_Activity_. Print exactly the lines from the line with "left knee: (207, 147)" to the last line of the data, please, both included.

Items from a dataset
---------------
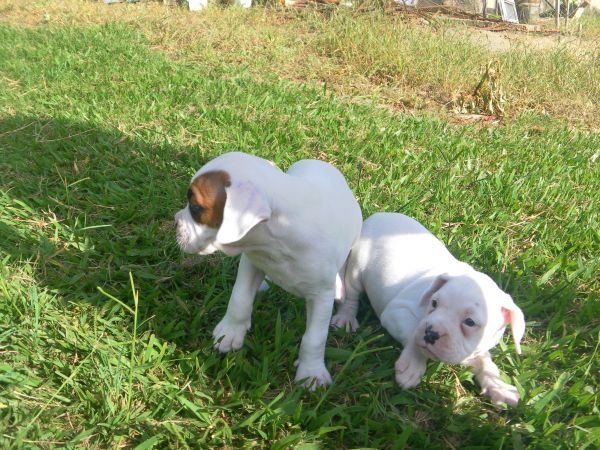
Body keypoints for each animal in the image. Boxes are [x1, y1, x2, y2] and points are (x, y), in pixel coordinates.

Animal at [173, 152, 360, 390]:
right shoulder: (252, 262)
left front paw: (311, 372)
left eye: (195, 207)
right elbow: (240, 298)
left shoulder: (322, 295)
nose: (174, 222)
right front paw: (230, 332)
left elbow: (314, 338)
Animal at [332, 213, 524, 406]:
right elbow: (413, 334)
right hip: (356, 268)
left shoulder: (475, 350)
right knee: (351, 294)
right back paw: (345, 317)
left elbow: (486, 363)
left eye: (470, 322)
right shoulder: (397, 311)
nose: (431, 333)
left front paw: (498, 386)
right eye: (434, 303)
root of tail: (378, 215)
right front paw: (413, 364)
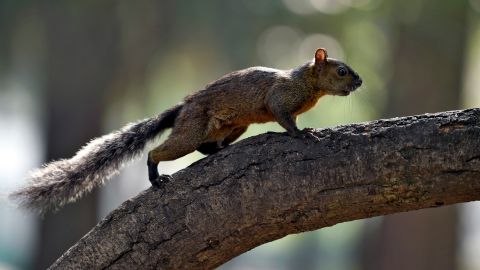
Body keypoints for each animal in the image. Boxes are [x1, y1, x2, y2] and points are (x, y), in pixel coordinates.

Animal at [9, 48, 362, 213]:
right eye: (342, 71)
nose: (360, 82)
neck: (307, 84)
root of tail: (182, 108)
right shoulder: (280, 97)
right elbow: (284, 118)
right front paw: (303, 134)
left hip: (235, 125)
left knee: (207, 147)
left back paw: (220, 150)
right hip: (192, 130)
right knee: (159, 151)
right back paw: (155, 177)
---------------
_Exercise solution_.
left knee: (207, 147)
left back paw: (220, 150)
right hip: (192, 130)
right knee: (159, 151)
right back paw: (155, 177)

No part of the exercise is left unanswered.